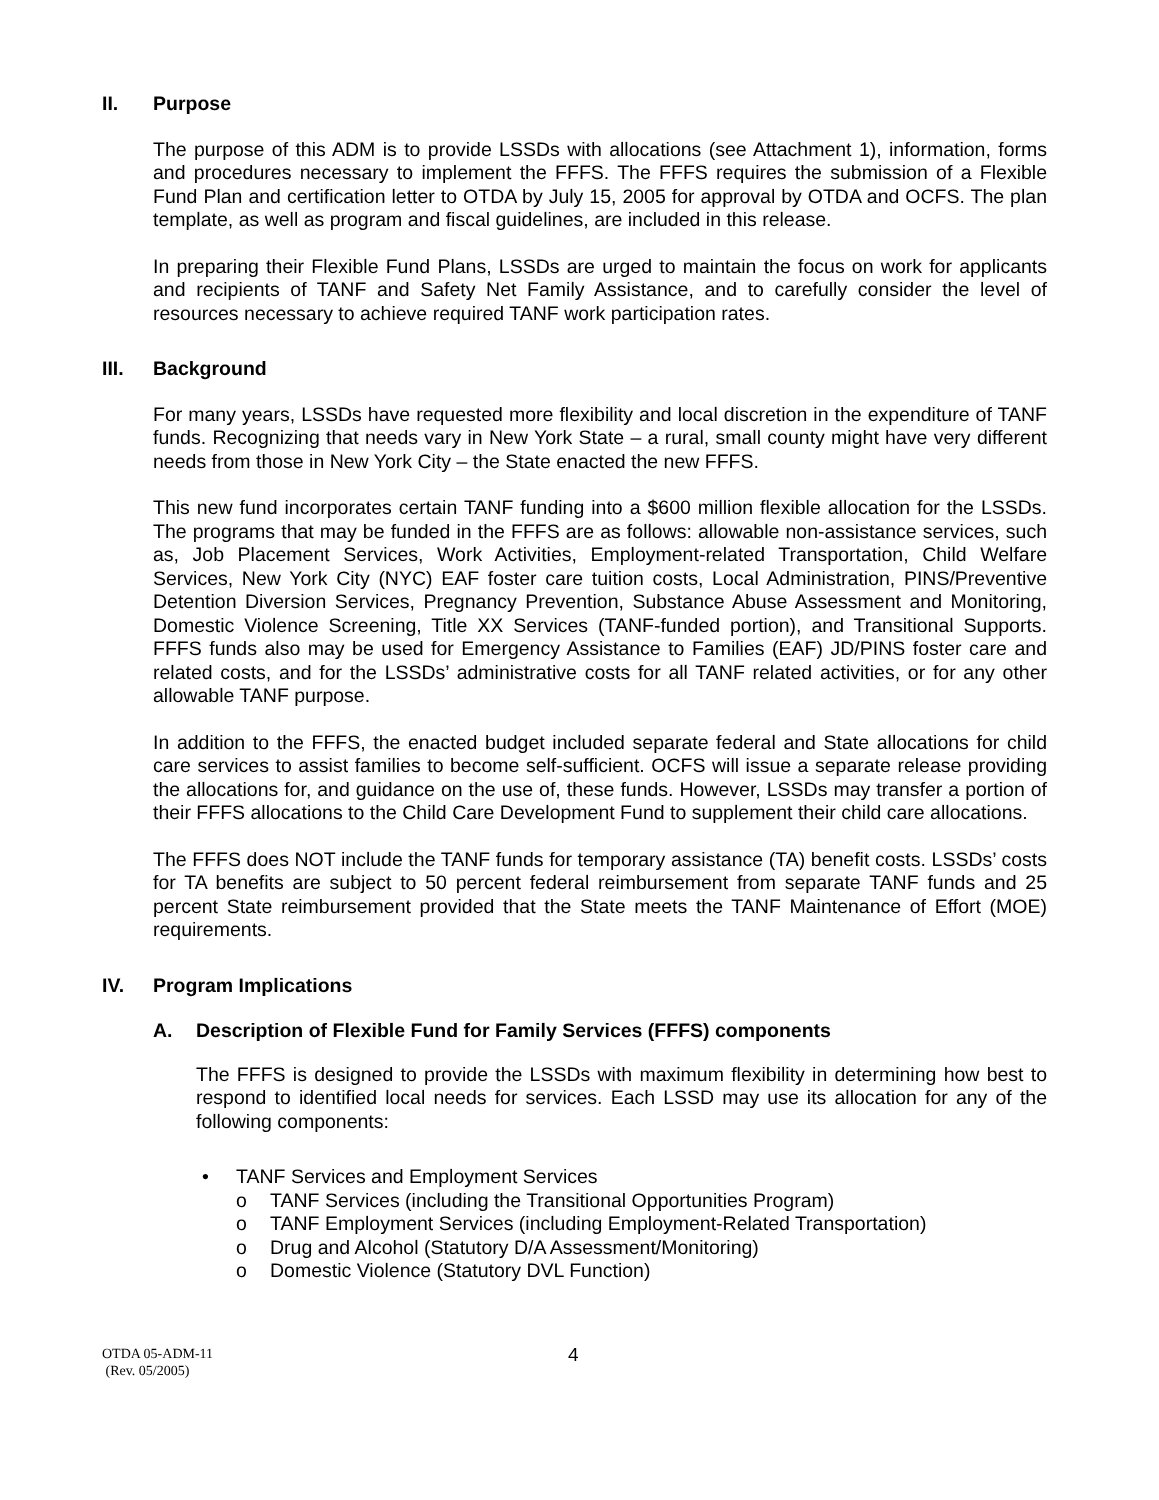II. Purpose
The purpose of this ADM is to provide LSSDs with allocations (see Attachment 1), information, forms and procedures necessary to implement the FFFS. The FFFS requires the submission of a Flexible Fund Plan and certification letter to OTDA by July 15, 2005 for approval by OTDA and OCFS. The plan template, as well as program and fiscal guidelines, are included in this release.
In preparing their Flexible Fund Plans, LSSDs are urged to maintain the focus on work for applicants and recipients of TANF and Safety Net Family Assistance, and to carefully consider the level of resources necessary to achieve required TANF work participation rates.
III. Background
For many years, LSSDs have requested more flexibility and local discretion in the expenditure of TANF funds. Recognizing that needs vary in New York State – a rural, small county might have very different needs from those in New York City – the State enacted the new FFFS.
This new fund incorporates certain TANF funding into a $600 million flexible allocation for the LSSDs. The programs that may be funded in the FFFS are as follows: allowable non-assistance services, such as, Job Placement Services, Work Activities, Employment-related Transportation, Child Welfare Services, New York City (NYC) EAF foster care tuition costs, Local Administration, PINS/Preventive Detention Diversion Services, Pregnancy Prevention, Substance Abuse Assessment and Monitoring, Domestic Violence Screening, Title XX Services (TANF-funded portion), and Transitional Supports. FFFS funds also may be used for Emergency Assistance to Families (EAF) JD/PINS foster care and related costs, and for the LSSDs’ administrative costs for all TANF related activities, or for any other allowable TANF purpose.
In addition to the FFFS, the enacted budget included separate federal and State allocations for child care services to assist families to become self-sufficient. OCFS will issue a separate release providing the allocations for, and guidance on the use of, these funds. However, LSSDs may transfer a portion of their FFFS allocations to the Child Care Development Fund to supplement their child care allocations.
The FFFS does NOT include the TANF funds for temporary assistance (TA) benefit costs. LSSDs’ costs for TA benefits are subject to 50 percent federal reimbursement from separate TANF funds and 25 percent State reimbursement provided that the State meets the TANF Maintenance of Effort (MOE) requirements.
IV. Program Implications
A. Description of Flexible Fund for Family Services (FFFS) components
The FFFS is designed to provide the LSSDs with maximum flexibility in determining how best to respond to identified local needs for services. Each LSSD may use its allocation for any of the following components:
• TANF Services and Employment Services
o TANF Services (including the Transitional Opportunities Program)
o TANF Employment Services (including Employment-Related Transportation)
o Drug and Alcohol (Statutory D/A Assessment/Monitoring)
o Domestic Violence (Statutory DVL Function)
OTDA 05-ADM-11
(Rev. 05/2005)
4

* **PROBLEM DETAILS**: Please return all lines above in which the string "necessary" is found.

* **RESPONSE BOX**:
The purpose of this ADM is to provide LSSDs with allocations (see Attachment 1), information, forms and procedures necessary to implement the FFFS. The FFFS requires the submission of a Flexible Fund Plan and certification letter to OTDA by July 15, 2005 for approval by OTDA and OCFS. The plan template, as well as program and fiscal guidelines, are included in this release.
In preparing their Flexible Fund Plans, LSSDs are urged to maintain the focus on work for applicants and recipients of TANF and Safety Net Family Assistance, and to carefully consider the level of resources necessary to achieve required TANF work participation rates.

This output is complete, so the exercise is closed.